== Data provided ==
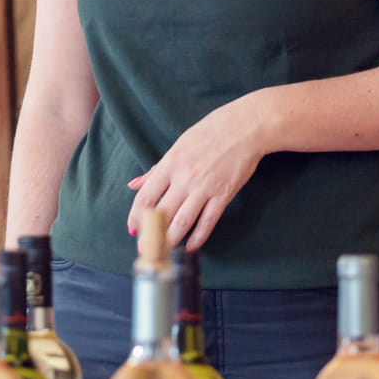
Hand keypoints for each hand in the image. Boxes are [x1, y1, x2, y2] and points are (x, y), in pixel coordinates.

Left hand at [126, 94, 272, 249]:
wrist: (245, 127)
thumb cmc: (210, 133)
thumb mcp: (178, 146)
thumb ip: (156, 169)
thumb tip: (134, 185)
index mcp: (170, 164)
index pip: (146, 196)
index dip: (136, 216)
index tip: (132, 229)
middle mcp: (184, 177)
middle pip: (162, 213)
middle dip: (151, 234)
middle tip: (146, 248)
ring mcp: (204, 187)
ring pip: (183, 221)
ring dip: (171, 239)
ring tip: (165, 251)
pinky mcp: (224, 194)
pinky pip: (208, 221)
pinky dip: (199, 236)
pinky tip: (192, 246)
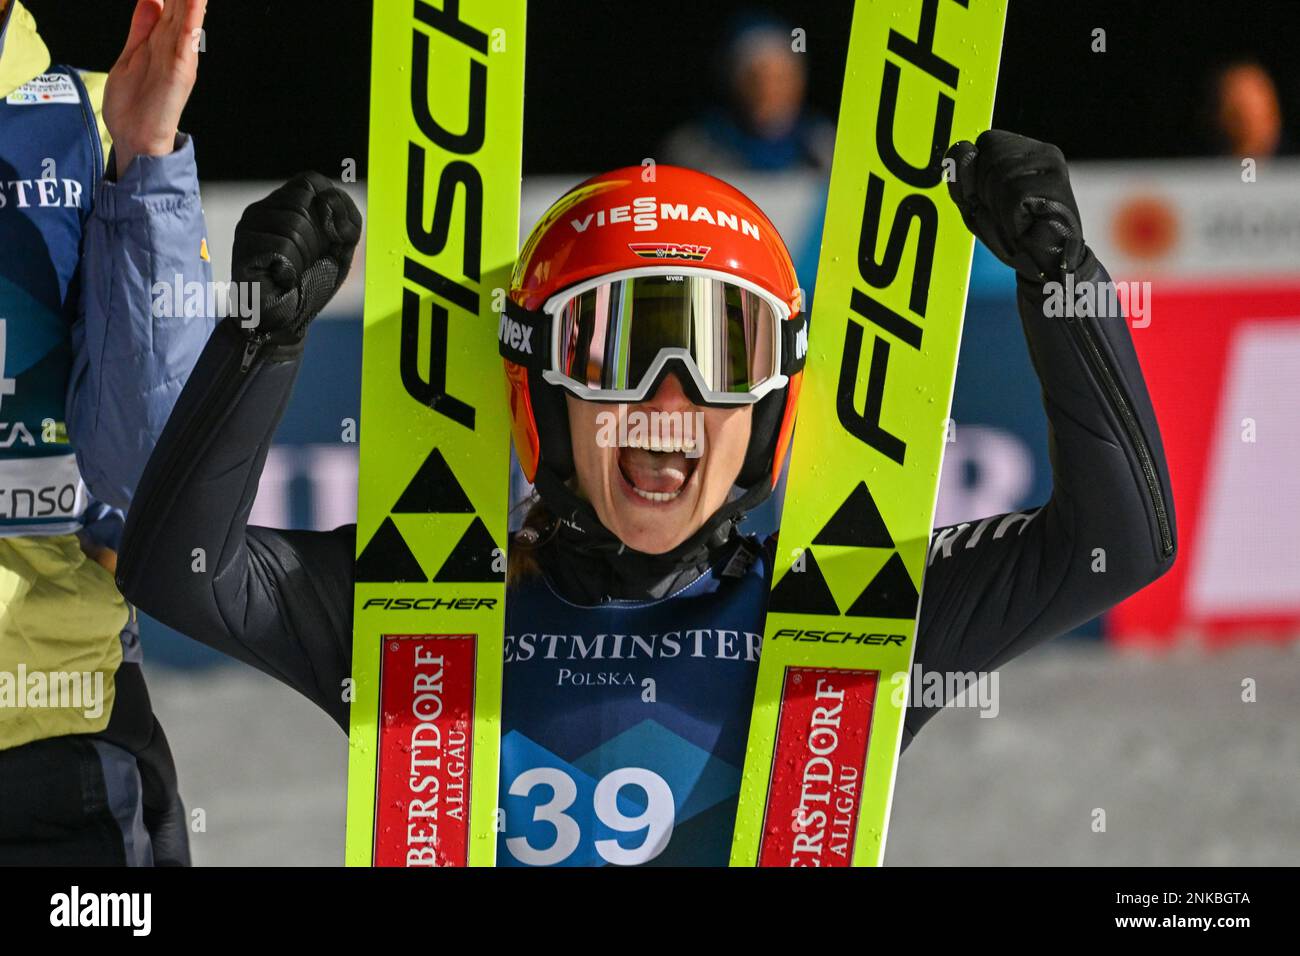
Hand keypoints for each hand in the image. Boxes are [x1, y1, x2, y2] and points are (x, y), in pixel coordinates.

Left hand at [103, 0, 207, 178]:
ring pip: (188, 12)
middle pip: (184, 0)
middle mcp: (177, 44)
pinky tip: (194, 0)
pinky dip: (192, 15)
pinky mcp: (178, 69)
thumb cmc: (134, 106)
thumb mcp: (131, 54)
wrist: (136, 140)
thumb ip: (142, 26)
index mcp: (165, 39)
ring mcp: (179, 56)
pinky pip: (186, 37)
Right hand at [232, 172, 362, 343]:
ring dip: (304, 257)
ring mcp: (248, 228)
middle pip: (303, 201)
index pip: (311, 180)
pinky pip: (281, 247)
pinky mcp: (242, 248)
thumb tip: (331, 200)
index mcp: (284, 205)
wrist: (286, 323)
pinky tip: (282, 280)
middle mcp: (262, 210)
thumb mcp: (339, 247)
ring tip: (291, 273)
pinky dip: (291, 270)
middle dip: (319, 238)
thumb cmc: (310, 284)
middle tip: (307, 263)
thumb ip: (344, 219)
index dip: (332, 206)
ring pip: (293, 224)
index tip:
===
**Exercise prompt:**
Start at the line holding "pinky pip: (186, 37)" and retype each line through the end of the material above, both included.

**Expected output:**
pinky pip: (186, 37)
Right hand at [232, 172, 362, 343]:
ring dip: (304, 257)
ring mcp: (248, 228)
middle pip: (303, 201)
index pip: (311, 180)
pinky pip: (281, 247)
pinky mcp: (242, 248)
thumb tip: (331, 200)
index mcp: (284, 205)
wrist: (286, 323)
pinky tip: (282, 280)
middle mcp: (262, 210)
thumb mcp: (339, 247)
ring tip: (291, 273)
pinky dip: (291, 270)
middle dip: (319, 238)
thumb cmc: (310, 284)
middle tip: (307, 263)
thumb ip: (344, 219)
index dip: (332, 206)
ring pip: (293, 224)
index tip:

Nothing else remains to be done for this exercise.